SUPPLIED ENTRIES below:

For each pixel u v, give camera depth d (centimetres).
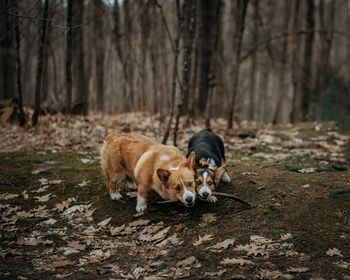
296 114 803
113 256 220
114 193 271
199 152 269
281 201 249
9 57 627
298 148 400
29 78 967
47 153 355
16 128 418
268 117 1102
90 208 266
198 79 593
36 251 225
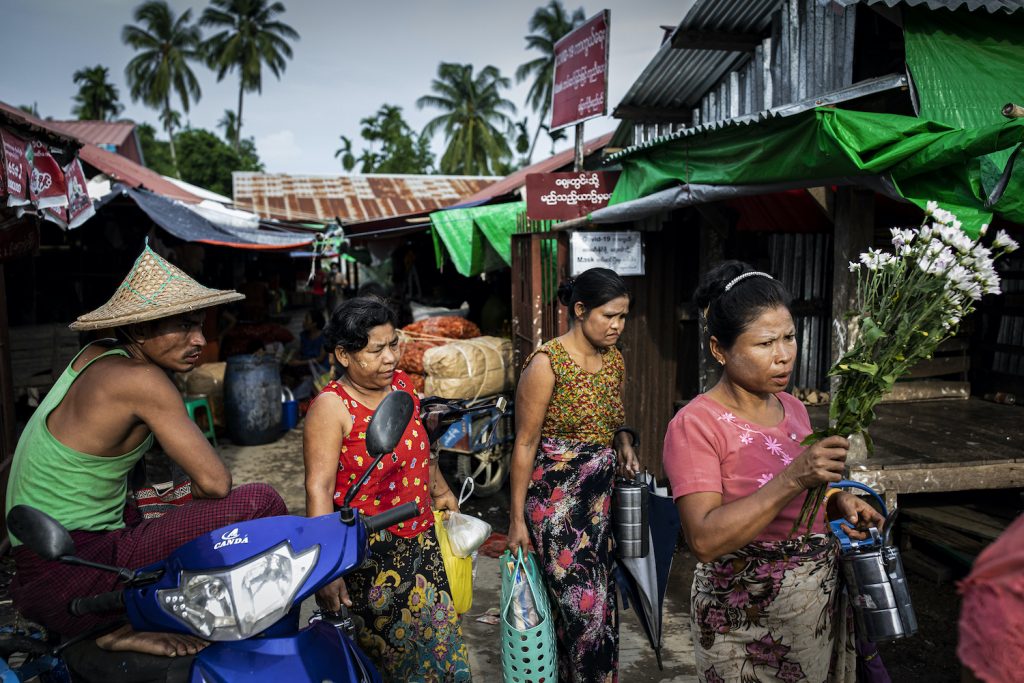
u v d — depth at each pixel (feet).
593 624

End of SUPPLIED ENTRIES.

* [TASK OBJECTIVE] Repeat exactly the lines above, starting at the one that contains "296 114 803" and stopping at the last line of the entries, and leave out the pictures.

* [ANSWER TO THIS EXERCISE]
296 114 803
113 256 220
114 193 271
199 152 269
281 201 249
9 57 627
298 148 400
29 78 967
47 153 355
16 128 418
268 117 1102
90 208 266
198 79 593
36 251 225
u v d — depth at each pixel (feet).
593 624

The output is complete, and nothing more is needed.